Наконец, предварительный смотр закончился, и офицеры, перебросившись несколькими словами с сержантами, удалились в канцелярию в сопровождении мастер-сержанта.
Мы сняли парадную форму, сложили ее до завтрашнего дня и отправились на плац, заниматься строевой подготовкой. А конкретнее, тренировать выход из строя для принятия присяги.
С плаца хорошо был виден спортивный городок, и мое внимание привлек крутящийся на турнике и брусьях атлет. Лица с такого расстояния было не разобрать, но все же что-то в его фигуре показалось знакомым. Когда, закончив упражнения, он возвращался через плац в казарму, я узнал того здоровяка, который обратил на меня внимание вчера, когда нас распределяли по ротам. Только теперь вспомнил – он тоже русский и хотел встретиться со мной.
Вероятно, ощутив направленный на него взгляд, атлет обернулся и несколько мгновений пристально всматривался в меня. Вот в его глазах отразилось узнавание, он подмигнул мне и, сменив направление, подошел к нашим капралам.
– Новобранец Новиков, выйти из строя! – гаркнул Юрай, после того как перекинулся несколькими словами со здоровяком.
– Есть, – я отчеканил два шага.
Навстречу подошел атлет и положил на мое плечо тяжелую руку.
– Отойдем на минутку, братишка.
Мы отошли, и он протянул крепкую ладонь:
– Сергей. Бужин.
– Олег. Новиков, – ответил я на рукопожатие.
– Приветствую земляка в армии Конфедерации, – улыбнулся Сергей. – Не часто нашему брату удается стать гражданином.
– А я пока не гражданин, – выдал я машинально и тут же понял, что сморозил глупость – не гражданин не может попасть в армию. Пришлось поспешно попытаться исправить ситуацию: – То есть я только перед мобилизацией стал гражданином.
Однако, судя по удивленно поднятым бровям, Бужина крайне заинтересовала моя промашка и последующая отговорка принята не была.
– Ладно, братишка, – продолжая внимательно смотреть мне в глаза, произнес он. – Завтра после обеда у вас будет пару часов личного времени. Зайдешь ко мне в первую роту, тогда и пообщаемся плотнее. До завтра.

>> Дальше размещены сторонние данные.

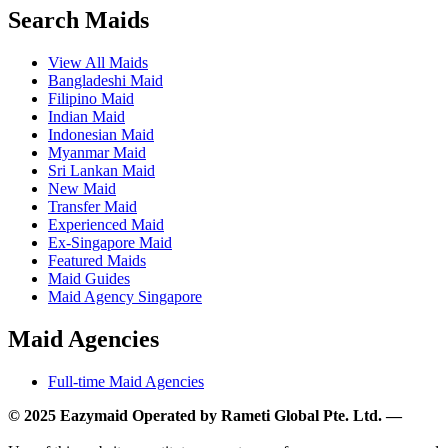
Search Maids
View All Maids
Bangladeshi Maid
Filipino Maid
Indian Maid
Indonesian Maid
Myanmar Maid
Sri Lankan Maid
New Maid
Transfer Maid
Experienced Maid
Ex-Singapore Maid
Featured Maids
Maid Guides
Maid Agency Singapore
Maid Agencies
Full-time Maid Agencies
© 2025 Eazymaid Operated by Rameti Global Pte. Ltd. —
www.rametiglobal.com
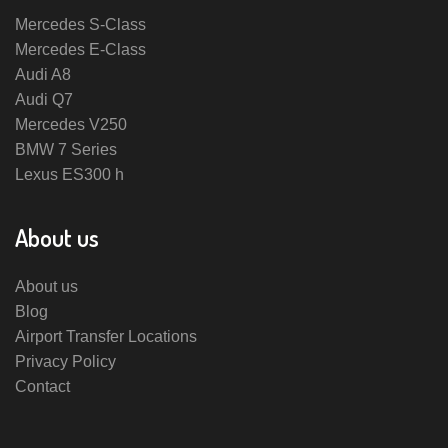
Mercedes S-Class
Mercedes E-Class
Audi A8
Audi Q7
Mercedes V250
BMW 7 Series
Lexus ES300 h
About us
About us
Blog
Airport Transfer Locations
Privacy Policy
Contact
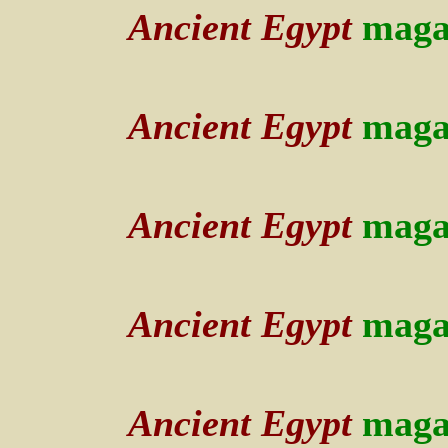
Ancient Egypt
maga
Ancient Egypt
maga
Ancient Egypt
maga
Ancient Egypt
maga
Ancient Egypt
maga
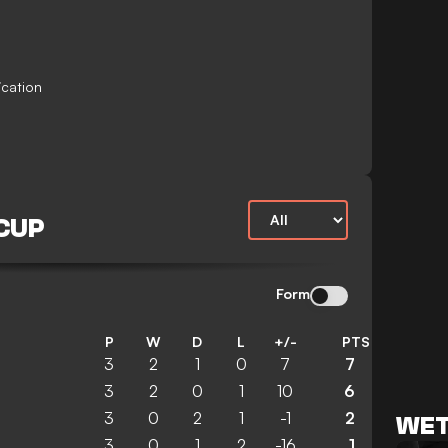
ication
 CUP
Form
P
W
D
L
+/-
PTS
3
2
1
0
7
7
3
2
0
1
10
6
3
0
2
1
-1
2
WET
3
0
1
2
-16
1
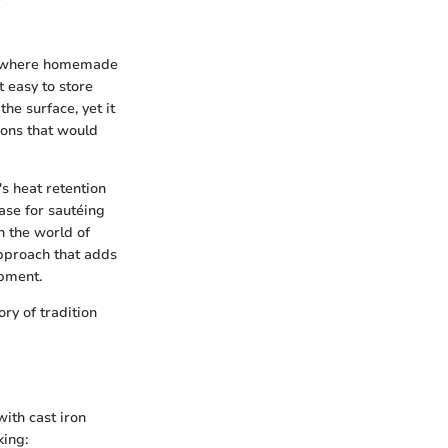
ens where homemade
t easy to store
he surface, yet it
ions that would
t's heat retention
base for sautéing
n the world of
approach that adds
opment.
ory of tradition
with cast iron
king:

Здоровяк хлопнул меня по плечу и направился к казарме.
День закончился зубрежкой текста присяги.
Уже лежа в кровати, подумал о том, что за два дня не было свободной минуты, чтобы познакомиться с товарищами. А ведь служба по сути еще и не начиналась. Неужели капрал Юрай не преувеличивал и все предстоящие полгода пройдут в таком бешеном темпе? Так и контракт закончится, а я не пообщаюсь ни с кем из сослуживцев. Хотя Бужин говорил, что завтра должно быть какое-то личное время… С этими мыслями и уснул.
Глава 4
Присяга
Второй раз в жизни услышал этот пронзительный свист, но уже возненавидел его от всей души. Ненавидел и Юрая, с упоением дующего в свисток. Влившись в поток все и вся ненавидящих и проклинающих, стек на улицу и занял свое место в строю.
С удивлением обратил внимание на то, что, в отличие от других взводов, мы пробежали мимо спортгородка. По этому поводу в строю раздался негромкий ропот.
– Прекратить разговоры! Шире шаг! – заорал бегущий рядом со строем Юрай.
Подгоняемые неугомонным капралом, мы взлетели на пригорок. Теперь начался довольно продолжительный пологий спуск. Бежать стало легче, и начавшие было сдавать новобранцы вновь восстановили дыхание.
Монотонное буханье солдатских ботинок по грунтовой дороге и качающиеся спины впереди бегущих словно гипнотизировали. Все мысли в голове остановились, осталось лишь ощущение причастности к единому механизму – будто бы я некая деталька, вращающаяся за счет и вместе с остальными.
Однако на втором километре механизм начал давать сбои. Все чаще слышалось надсадное, с хрипотцой дыхание, все тяжелее поднимались ноги, все сильнее растягивалась колонна. А тут еще и показавшееся из-за сопки солнце начало немилосердно жарить изрядно вспотевшие тела.
Один только Юрай бодренько бегал вокруг взвода, то подгоняя отставших, то забегая вперед.
– На месте! – послышалась его команда.
Бух-бух-бух – мы продолжали бег на месте, поджидая, когда подтянутся отставшие. Бух-бух-бух – мы продолжали бег на месте, предвкушая, что сейчас наконец прозвучит команда остановиться и можно будет дать отдохнуть ногам. И никто не думал о том, что предстоит еще обратная дорога – пусть и пологий, но продолжительный подъем.